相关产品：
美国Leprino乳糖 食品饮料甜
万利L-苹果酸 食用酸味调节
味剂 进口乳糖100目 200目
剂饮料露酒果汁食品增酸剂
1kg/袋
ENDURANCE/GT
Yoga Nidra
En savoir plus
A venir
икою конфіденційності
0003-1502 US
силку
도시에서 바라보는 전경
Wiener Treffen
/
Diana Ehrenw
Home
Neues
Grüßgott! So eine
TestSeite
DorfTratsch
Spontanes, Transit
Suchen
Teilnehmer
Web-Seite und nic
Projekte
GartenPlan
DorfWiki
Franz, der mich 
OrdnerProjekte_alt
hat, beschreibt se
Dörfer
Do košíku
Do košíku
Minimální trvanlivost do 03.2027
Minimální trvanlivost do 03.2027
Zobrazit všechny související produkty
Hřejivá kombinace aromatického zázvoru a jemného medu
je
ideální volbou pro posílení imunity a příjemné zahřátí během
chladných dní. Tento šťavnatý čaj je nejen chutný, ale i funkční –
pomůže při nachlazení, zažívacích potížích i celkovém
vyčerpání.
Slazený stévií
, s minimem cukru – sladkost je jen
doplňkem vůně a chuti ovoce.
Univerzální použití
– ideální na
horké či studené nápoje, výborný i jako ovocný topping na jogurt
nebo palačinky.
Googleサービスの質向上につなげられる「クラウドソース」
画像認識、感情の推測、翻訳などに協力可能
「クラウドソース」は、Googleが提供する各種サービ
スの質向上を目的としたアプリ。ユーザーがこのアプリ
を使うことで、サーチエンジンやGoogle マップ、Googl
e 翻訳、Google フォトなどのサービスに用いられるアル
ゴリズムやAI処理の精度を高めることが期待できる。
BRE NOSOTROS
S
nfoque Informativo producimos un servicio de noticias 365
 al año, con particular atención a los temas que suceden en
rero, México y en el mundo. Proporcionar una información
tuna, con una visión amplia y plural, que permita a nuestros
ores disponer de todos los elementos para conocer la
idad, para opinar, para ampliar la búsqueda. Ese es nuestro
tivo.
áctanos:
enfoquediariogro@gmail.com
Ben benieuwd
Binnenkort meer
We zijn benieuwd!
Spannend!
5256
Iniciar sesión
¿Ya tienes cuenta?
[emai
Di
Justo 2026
⁂
[About this task]
Return exactly, please, the lines of the material from the first one down to and including the line where "Slazený stévií" appears.

[Response for this exercise]
相关产品：
美国Leprino乳糖 食品饮料甜
万利L-苹果酸 食用酸味调节
味剂 进口乳糖100目 200目
剂饮料露酒果汁食品增酸剂
1kg/袋
ENDURANCE/GT
Yoga Nidra
En savoir plus
A venir
икою конфіденційності
0003-1502 US
силку
도시에서 바라보는 전경
Wiener Treffen
/
Diana Ehrenw
Home
Neues
Grüßgott! So eine
TestSeite
DorfTratsch
Spontanes, Transit
Suchen
Teilnehmer
Web-Seite und nic
Projekte
GartenPlan
DorfWiki
Franz, der mich 
OrdnerProjekte_alt
hat, beschreibt se
Dörfer
Do košíku
Do košíku
Minimální trvanlivost do 03.2027
Minimální trvanlivost do 03.2027
Zobrazit všechny související produkty
Hřejivá kombinace aromatického zázvoru a jemného medu
je
ideální volbou pro posílení imunity a příjemné zahřátí během
chladných dní. Tento šťavnatý čaj je nejen chutný, ale i funkční –
pomůže při nachlazení, zažívacích potížích i celkovém
vyčerpání.
Slazený stévií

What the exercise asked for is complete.